Amazon mum on bookstore reports

NEW YORK -- Amazon is declining to comment on reports it may be planning to open more bookstores.

In a call with analysts on Tuesday, Sandeep Mathrani, the chief executive officer of mall operator General Growth Properties, said in an offhand comment related to a question about Christmas traffic that Amazon had plans to open 300 or 400 bookstores.

A New York Times report, citing unnamed sources Wednesday, said Amazon could open more bookstores in the future, but at a more modest pace.

Amazon said it does not comment on rumors or speculation. General Growth Properties did not respond to a request for comment.

Amazon operates one bookstore in Seattle and about five staffed pickup locations for textbooks at universities, with plans for two more in 2016.

Shares of Amazon.com Inc. dropped $21.03, or 3.8 percent, to close Wednesday at $531.07.

-- The Associated Press

Merck tops profit forecast; not so sales

Merck & Co. posted an 87 percent drop in fourth-quarter profit compared with last year, when the drugmaker had a huge gain from the sale of its consumer health business.

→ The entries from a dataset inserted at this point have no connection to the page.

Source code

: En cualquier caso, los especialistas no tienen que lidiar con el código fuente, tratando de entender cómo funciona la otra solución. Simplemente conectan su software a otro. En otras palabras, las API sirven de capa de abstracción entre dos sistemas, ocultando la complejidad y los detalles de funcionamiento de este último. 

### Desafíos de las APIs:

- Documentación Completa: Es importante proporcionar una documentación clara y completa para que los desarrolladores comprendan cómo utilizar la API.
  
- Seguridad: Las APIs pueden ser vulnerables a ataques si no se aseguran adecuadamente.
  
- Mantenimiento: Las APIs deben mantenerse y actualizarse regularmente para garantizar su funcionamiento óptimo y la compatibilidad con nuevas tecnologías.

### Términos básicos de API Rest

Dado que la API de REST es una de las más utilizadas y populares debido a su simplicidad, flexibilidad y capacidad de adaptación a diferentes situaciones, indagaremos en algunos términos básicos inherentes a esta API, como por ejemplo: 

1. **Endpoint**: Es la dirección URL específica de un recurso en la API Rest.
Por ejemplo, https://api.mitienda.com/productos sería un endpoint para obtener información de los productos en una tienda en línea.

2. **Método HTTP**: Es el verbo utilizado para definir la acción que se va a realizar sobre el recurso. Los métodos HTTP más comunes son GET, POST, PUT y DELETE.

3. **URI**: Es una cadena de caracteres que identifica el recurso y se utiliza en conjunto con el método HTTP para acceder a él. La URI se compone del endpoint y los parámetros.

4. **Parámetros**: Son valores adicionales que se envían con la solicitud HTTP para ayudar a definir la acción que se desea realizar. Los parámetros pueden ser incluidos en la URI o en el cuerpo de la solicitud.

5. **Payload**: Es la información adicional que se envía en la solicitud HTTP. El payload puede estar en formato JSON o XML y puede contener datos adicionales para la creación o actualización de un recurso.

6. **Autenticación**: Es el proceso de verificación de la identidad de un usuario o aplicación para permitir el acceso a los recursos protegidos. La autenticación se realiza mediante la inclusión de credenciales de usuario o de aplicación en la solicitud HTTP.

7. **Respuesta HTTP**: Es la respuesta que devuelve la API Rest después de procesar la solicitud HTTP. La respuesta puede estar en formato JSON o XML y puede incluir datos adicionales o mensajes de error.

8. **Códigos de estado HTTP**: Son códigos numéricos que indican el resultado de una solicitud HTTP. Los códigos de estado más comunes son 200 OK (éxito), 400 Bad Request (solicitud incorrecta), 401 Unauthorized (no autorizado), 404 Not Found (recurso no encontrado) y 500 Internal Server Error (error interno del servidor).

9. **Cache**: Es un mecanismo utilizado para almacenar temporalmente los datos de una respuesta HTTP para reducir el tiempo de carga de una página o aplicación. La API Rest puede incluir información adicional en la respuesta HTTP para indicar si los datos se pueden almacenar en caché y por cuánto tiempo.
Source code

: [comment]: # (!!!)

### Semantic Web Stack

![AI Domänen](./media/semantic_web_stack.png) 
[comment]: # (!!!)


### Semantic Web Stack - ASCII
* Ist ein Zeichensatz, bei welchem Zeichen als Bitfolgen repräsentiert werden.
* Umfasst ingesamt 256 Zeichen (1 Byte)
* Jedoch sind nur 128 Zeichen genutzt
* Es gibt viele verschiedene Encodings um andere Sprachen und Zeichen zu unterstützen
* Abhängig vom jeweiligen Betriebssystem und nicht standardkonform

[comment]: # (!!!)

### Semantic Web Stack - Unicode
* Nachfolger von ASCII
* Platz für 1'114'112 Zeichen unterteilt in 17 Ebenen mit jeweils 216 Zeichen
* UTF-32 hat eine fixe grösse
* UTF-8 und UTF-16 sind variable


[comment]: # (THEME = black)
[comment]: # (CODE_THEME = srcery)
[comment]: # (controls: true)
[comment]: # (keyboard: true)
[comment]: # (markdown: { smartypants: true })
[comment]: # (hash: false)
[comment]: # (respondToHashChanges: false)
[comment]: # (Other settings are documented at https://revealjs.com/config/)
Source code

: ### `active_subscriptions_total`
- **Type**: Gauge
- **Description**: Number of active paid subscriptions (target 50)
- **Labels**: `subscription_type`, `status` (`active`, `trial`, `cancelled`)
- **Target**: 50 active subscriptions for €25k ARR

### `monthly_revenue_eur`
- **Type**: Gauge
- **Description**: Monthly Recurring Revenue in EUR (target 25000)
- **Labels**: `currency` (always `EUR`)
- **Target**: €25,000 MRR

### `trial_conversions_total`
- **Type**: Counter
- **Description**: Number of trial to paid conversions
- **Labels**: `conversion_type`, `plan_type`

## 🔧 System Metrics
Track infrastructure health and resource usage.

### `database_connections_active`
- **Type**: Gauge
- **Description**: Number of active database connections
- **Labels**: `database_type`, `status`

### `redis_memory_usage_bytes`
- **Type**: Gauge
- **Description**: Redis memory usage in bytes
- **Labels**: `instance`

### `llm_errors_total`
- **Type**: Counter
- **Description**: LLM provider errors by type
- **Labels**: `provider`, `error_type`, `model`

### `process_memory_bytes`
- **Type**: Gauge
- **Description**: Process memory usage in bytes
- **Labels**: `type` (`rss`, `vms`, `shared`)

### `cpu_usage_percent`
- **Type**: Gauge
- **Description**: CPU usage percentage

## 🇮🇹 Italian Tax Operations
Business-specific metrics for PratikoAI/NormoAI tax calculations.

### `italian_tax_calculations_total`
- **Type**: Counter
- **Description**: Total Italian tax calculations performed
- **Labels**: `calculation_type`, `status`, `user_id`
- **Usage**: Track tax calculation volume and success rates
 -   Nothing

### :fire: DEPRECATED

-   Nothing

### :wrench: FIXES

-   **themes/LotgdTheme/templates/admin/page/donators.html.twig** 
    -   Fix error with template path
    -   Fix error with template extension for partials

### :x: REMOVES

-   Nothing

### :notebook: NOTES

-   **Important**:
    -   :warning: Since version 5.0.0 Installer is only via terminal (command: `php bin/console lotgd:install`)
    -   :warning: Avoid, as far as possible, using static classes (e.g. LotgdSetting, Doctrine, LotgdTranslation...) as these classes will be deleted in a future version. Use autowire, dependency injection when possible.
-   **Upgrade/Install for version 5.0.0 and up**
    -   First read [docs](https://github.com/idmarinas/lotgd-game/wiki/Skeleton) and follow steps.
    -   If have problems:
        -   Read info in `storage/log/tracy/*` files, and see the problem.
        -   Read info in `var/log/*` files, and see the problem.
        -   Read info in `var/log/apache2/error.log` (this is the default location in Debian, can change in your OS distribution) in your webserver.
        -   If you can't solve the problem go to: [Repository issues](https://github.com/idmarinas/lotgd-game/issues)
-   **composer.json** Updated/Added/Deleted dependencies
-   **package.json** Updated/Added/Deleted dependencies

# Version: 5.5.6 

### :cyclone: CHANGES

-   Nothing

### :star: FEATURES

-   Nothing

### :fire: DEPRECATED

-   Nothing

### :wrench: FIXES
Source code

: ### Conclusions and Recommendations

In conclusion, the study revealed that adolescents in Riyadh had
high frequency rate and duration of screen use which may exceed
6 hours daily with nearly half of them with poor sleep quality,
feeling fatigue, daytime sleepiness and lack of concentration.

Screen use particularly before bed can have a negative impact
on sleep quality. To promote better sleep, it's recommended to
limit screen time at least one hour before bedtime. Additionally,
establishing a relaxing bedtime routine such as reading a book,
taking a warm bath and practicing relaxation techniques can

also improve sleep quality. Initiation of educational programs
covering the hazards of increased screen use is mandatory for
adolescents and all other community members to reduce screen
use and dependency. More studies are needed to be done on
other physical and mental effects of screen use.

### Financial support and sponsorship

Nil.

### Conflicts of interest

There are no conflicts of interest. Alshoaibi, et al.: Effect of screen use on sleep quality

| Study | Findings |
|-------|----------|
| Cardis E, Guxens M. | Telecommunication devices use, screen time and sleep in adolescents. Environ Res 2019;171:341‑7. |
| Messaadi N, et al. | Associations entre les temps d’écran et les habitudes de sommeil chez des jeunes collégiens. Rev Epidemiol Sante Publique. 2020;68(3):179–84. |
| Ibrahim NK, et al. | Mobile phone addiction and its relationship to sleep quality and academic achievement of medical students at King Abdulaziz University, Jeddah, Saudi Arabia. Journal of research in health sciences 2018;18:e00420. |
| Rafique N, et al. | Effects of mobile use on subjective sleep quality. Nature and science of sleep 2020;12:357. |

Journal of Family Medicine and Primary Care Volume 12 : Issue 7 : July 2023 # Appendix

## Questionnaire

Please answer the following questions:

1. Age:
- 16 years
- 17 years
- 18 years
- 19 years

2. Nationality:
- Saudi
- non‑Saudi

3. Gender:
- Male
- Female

It beat Wall Street profit forecasts but came up short on revenue.

The strong dollar and increasing pricing pressure and competition for some of its older medicines cut sales of some of Merck's top sellers. That was partly offset by climbing sales of Merck's newest medicines and its top vaccines. Revenue, however, dipped 3 percent.

Merck is rebuilding its hepatitis-C business and building up its cancer- and hospital-drug franchises as it shifts to a new product cycle after its latest restructuring program. That cut more than $2.5 billion in annual spending.

The maker of diabetes pill Januvia and groundbreaking cancer-drug Keytruda, said Wednesday that net income was $976 million, or 35 cents per share. A year earlier, net income was $7.32 billion, or $2.54 per share, boosted by a gain from selling Merck's consumer business to Bayer AG for $11.2 billion.